Wada Farms offers foodservice sector a full range of potatoes, onions and sweet potatoes

The strongest draw that Wada Farms Marketing Group has for the foodservice industry, according to Kevin Stanger, president of the Idaho Falls, ID, company, is its broad array of products.

That lineup includes Idaho potatoes, non-Idaho potatoes, onions and sweet potatoes, both conventional and organic.

02-Wada-products In the potato category, “we have Russets, reds, yellows, organics and chipping potatoes,” Stanger said. “Chippers are becoming bigger and bigger for foodservice, so we are focusing on that heavily,” he said.

In Russet potatoes, not only premium cartons, but also No. 2s are a big item for foodservice, he said.

Organics, on the other hand, are not in strong demand in the foodservice sector as they are at retail; still, there are some distributors servicing restaurants that use organic produce. Wada Farms has greatly expanded its organic programs in recent years and is well positioned to meet those needs.

At the PMA Foodservice Expo in Monterey, CA in July, “we definitely are bringing out all those things that we are focusing on,” Stanger said. “There are some shippers that may have a few of those items. But Wada Farms can fulfill your needs for all of those items. A customer’s truck does not need to make multiple stops for them, and you don’t have to call one guy for this and another guy for that.”

Most foodservice customers don’t need straight truckloads of every item, he said. They may only need a couple of pallets of some items, “and if we can do this all in done deal” and put it all on one truck, this is great,” he added.

Another draw is the company’s reputation, built over a period of 75 years. “Hopefully our service still hold some clout with people,” Stanger said. “Customers tell me that Wada has a great name.”

Another draw is the company’s focus on quality. “I am not going to sit here and tell you that any potato you buy from us or anybody else may not have some issues,” he said. “But I can tell you that we are probably as aggressive as anybody in working to maintain and improve quality.”

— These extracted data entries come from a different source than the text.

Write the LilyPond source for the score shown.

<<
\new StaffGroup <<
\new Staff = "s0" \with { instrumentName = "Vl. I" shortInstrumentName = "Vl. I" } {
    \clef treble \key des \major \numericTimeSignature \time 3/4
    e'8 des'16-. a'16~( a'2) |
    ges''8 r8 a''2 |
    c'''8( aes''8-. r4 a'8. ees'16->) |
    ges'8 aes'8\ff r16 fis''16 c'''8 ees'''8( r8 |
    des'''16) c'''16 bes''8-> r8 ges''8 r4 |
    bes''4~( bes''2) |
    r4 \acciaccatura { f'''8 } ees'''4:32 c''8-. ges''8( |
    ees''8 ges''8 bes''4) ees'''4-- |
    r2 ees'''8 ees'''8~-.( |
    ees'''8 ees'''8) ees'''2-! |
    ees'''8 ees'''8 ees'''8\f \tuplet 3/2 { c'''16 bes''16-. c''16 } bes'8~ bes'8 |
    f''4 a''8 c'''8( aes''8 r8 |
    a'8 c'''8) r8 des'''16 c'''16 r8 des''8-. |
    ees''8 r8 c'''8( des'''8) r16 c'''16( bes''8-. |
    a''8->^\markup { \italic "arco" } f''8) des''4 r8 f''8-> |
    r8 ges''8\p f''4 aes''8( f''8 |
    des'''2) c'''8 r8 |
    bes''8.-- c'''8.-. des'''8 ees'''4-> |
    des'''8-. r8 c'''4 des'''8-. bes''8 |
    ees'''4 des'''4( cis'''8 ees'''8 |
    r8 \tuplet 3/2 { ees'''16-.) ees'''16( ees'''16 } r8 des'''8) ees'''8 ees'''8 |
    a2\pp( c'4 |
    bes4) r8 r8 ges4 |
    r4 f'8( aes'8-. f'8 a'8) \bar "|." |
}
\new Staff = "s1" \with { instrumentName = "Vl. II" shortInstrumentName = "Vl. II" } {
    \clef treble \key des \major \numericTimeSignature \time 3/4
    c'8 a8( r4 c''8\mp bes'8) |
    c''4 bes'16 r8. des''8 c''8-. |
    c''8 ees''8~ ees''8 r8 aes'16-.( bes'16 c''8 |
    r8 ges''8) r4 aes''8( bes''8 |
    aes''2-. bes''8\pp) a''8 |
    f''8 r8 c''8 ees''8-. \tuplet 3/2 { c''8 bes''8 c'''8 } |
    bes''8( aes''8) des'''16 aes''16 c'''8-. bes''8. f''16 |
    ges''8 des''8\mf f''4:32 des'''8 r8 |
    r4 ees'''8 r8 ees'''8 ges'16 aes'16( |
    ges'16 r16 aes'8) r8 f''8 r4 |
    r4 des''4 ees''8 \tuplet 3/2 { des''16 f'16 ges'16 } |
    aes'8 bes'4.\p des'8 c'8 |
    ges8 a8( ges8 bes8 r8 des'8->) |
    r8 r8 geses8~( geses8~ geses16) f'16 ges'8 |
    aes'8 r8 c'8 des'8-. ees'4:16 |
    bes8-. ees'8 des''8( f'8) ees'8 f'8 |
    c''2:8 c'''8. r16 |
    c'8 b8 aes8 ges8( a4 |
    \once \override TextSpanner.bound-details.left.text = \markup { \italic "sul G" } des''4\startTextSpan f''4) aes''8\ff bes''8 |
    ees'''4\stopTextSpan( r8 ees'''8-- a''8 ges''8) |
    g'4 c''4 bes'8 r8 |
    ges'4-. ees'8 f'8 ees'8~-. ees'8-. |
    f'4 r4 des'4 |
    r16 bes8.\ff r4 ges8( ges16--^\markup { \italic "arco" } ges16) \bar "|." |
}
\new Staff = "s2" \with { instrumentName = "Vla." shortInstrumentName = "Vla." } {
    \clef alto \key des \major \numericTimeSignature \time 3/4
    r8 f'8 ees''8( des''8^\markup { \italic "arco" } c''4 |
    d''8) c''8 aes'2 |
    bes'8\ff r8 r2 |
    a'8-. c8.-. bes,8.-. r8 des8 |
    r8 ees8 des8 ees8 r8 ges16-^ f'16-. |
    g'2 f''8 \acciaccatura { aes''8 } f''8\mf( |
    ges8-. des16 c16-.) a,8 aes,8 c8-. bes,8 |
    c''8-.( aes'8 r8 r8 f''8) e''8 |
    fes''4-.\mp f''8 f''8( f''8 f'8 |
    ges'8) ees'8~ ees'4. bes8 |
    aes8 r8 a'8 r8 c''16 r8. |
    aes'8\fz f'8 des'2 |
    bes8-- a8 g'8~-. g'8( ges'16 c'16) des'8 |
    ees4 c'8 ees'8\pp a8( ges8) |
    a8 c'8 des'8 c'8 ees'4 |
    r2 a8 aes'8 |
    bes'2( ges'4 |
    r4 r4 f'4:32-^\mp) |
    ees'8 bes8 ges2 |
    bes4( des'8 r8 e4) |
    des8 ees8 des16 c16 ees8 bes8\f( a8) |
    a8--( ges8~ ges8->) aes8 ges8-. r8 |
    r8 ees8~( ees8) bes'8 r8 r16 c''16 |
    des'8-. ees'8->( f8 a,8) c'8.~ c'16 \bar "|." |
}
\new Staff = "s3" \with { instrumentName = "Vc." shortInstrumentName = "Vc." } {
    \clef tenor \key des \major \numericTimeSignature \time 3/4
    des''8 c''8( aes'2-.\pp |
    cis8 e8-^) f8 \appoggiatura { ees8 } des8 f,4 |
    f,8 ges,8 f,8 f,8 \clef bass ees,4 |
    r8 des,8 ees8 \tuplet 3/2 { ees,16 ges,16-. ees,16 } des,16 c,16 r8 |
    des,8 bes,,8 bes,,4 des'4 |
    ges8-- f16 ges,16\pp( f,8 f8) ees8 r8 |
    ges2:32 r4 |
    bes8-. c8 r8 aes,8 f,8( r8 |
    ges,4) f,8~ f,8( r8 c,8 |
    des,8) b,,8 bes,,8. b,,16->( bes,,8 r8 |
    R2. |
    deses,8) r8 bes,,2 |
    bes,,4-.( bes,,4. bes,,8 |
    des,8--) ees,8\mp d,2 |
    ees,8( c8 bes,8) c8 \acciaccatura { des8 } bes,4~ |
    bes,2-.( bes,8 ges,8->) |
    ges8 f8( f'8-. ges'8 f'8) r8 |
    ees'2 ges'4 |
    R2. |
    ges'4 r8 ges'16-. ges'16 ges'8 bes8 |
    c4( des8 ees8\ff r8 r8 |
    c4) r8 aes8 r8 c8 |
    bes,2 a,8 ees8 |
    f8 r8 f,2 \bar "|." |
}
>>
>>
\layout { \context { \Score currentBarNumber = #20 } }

In addition to the GAP inspectors that every shed has, Wada Farms Marketing employs two full-time in-house quality control people. One is a former USDA inspector, and the other was trained by the former USDA inspector. Also, “we are working with the University of Idaho directly on programs to assure the highest quality crop possible and are doing a number of things internally as well, trying to be as proactive as we can,” he said.